By Lori Gottlieb
I always hesitate to read books getting all the buzz. As if I’d be selling out or fall into a 50 Shades of Gray shame spiral. A book that seemingly sensationalizes therapy and is being turned into a television for ABC starring Eva Longoria? Well that seemed like equally a stretch for a subject matter that I take very seriously: therapy. But I was invited to a book reading and discussion with Lori Gottlieb, the author of Maybe You Should Talk to Someone and she was so earnest, so lovely, so committed to her patients (who all gave permission to be included in the book) that I couldn’t help but look at the NYTs best-seller with fresh eyes.
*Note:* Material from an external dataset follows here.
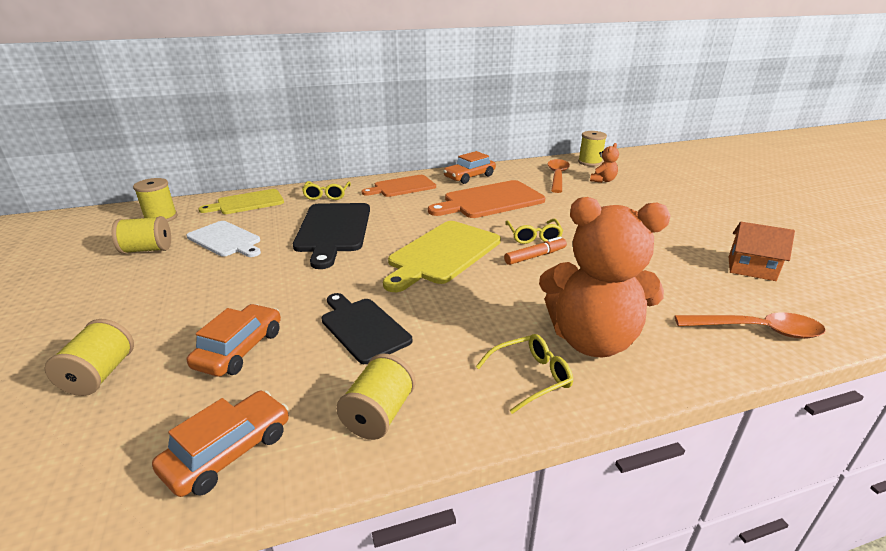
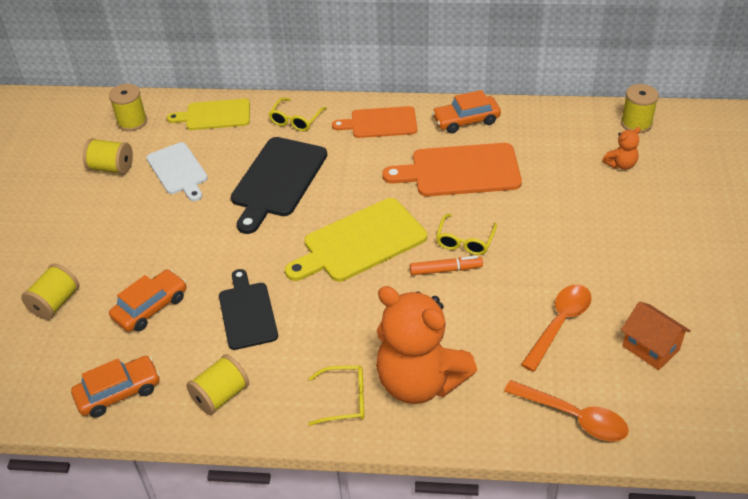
camera: 25 degrees right, 15 degrees up
orange spoon [548,159,570,193] -> orange spoon moved to [521,285,592,372]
If you’re curious about what actually happens in therapy, think you’re alone in your neurosis, heartbreak or trauma and need to be reminded otherwise, or intrigued by what transpires when a therapist needs therapy, then pull up a couch. This nonfiction reads like a novel, complete with a flawed but an endearing cast including Gottlieb herself, who bares far more about her personal and professional life than I expected. That genuine vulnerability makes for a surprisingly engaging read. I won’t call Maybe You Should Talk to Someone a page-turner, because I had no problem reading a chapter a night and putting it down. But I also thought the pacing was appropriate, giving readers a realistic glimpse into the messy journey that is therapy—and the tangible benefits. Gottlieb’s story is just as therapeutic to witness unfold as her patients’. All of them made me cry and feel more connected to humanity—not in a dramatic, beach-book way, but with the grounding truth that we are all just doing our best and all capable of healing our lives.